Itahar High School (H.S.) is a secondary school in Itahar, Uttar Dinajpur in West Bengal. It was founded in 1935. It is under the WBBSE & WBCHSE. There are science, arts and commerce courses for eleventh and twelfth grades.

== Headmasters ==

| No. | Name | Time Period |
|---|---|---|
| 1 | Sri Hemanta Kr.
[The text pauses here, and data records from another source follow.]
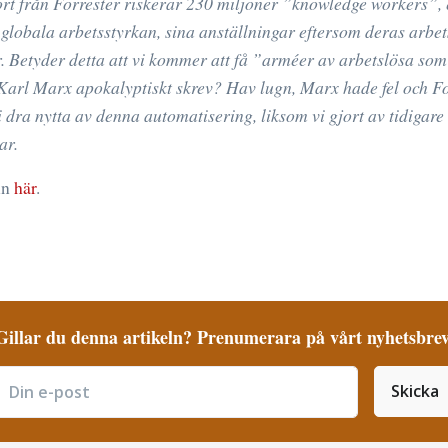
rt från Forrester riskerar 230 miljoner ”knowledge workers”, 
globala arbetsstyrkan, sina anställningar eftersom deras arbet
. Betyder detta att vi kommer att få ”arméer av arbetslösa som
arl Marx apokalyptiskt skrev? Hav lugn, Marx hade fel och For
 dra nytta av denna automatisering, liksom vi gjort av tidigare
ar.
ln
här
.
Gillar du denna artikeln? Prenumerara på vårt nyhetsbrev
Skicka
ubscribe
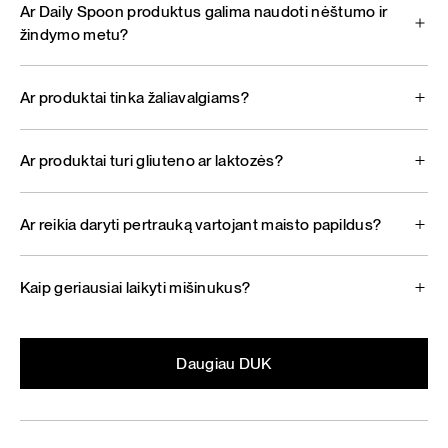
Ar Daily Spoon produktus galima naudoti nėštumo ir
žindymo metu?
Ar produktai tinka žaliavalgiams?
Ar produktai turi gliuteno ar laktozės?
Ar reikia daryti pertrauką vartojant maisto papildus?
Kaip geriausiai laikyti mišinukus?
Daugiau DUK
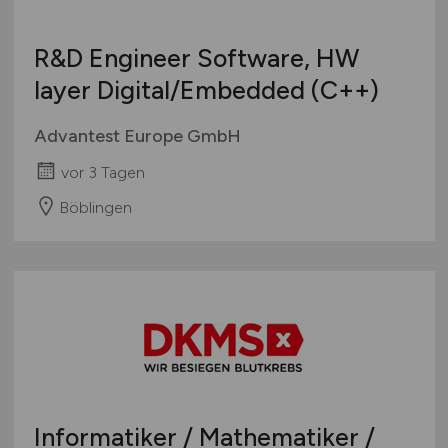
R&D Engineer Software, HW
layer Digital/Embedded (C++)
Advantest Europe GmbH
vor 3 Tagen
Böblingen
Informatiker / Mathematiker /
Roy | 12/01/1935 to 31/12/1941 |
| 2 | Sri Anil Chowdhury | 01/01/1942 to 28/02/1956 |
| 3 | Naresh Ch. Mitra | 01/03/1956 to 28/02/1961 |
| 4 | Salil Kr. Guha | 01/03/1961 to 04/02/1970 |
| 5 | Jogendar Nath Majumder (T I C) | 16/02/1970 to 08/02/1971 |
| 6 | Provat Kr. Nandi | 09/02/1971 to 15/02/1973 |
| 7 | Jogendar Nath Majumder (T I C) | 16/02/1973 to 15/08/1973 |
| 8 | Ajit Kr. Karmakar | 16/08/1973 to 31/01/1983 |
| 9 | Shaktipada Acharjee (T I C) | 01/02/1983 to 21/11/1983 |
| 10 | Shyamal Kr. Bandyapadhya | 22/11/1983 to 15/05/1985 |
| 11 | Shaktipada Acharjee (T I C) | 16/05/1985 to 31/07/1986 |
| 12 | Amit Kr. Sarkar | 01/08/1986 to 31/12/2010 |
| 13 | Biplab Kr.Tarafdar | 01/01/2011 to ../../2015 |
| 14 | Jadab Kr. Chowdhury | 2016 |
| 15 | Subrata Narayan Dhar | 2017 |

==School Uniform==
===Boys===
Navy blue pant (half/full) and white shirt (half/full sleeve).

===Girls===
For class V-X, either 1) white shirt and sleeveless red frock or 2) white shirt and red skirt or 3) white salwar-kameez with red gauze scarf (odna). For class XI-XII, either 1) red blouse and white saree with red border (par) or 2) white salwar-kameez with red gauze scarf (odna).

== Stream ==
- Arts
- Science

===Compulsory===
- English

===Science===
- Mathematics
- Physics
- Chemistry
- Biology

=== Arts ===
- Geography
- Philosophy
- Computer Application
- Sanskrit
- History
- Political Science
- Sociology

===Commerce===
- Economics

==Cultural Program==
"Kalpataru" is the annual magazine of this institute.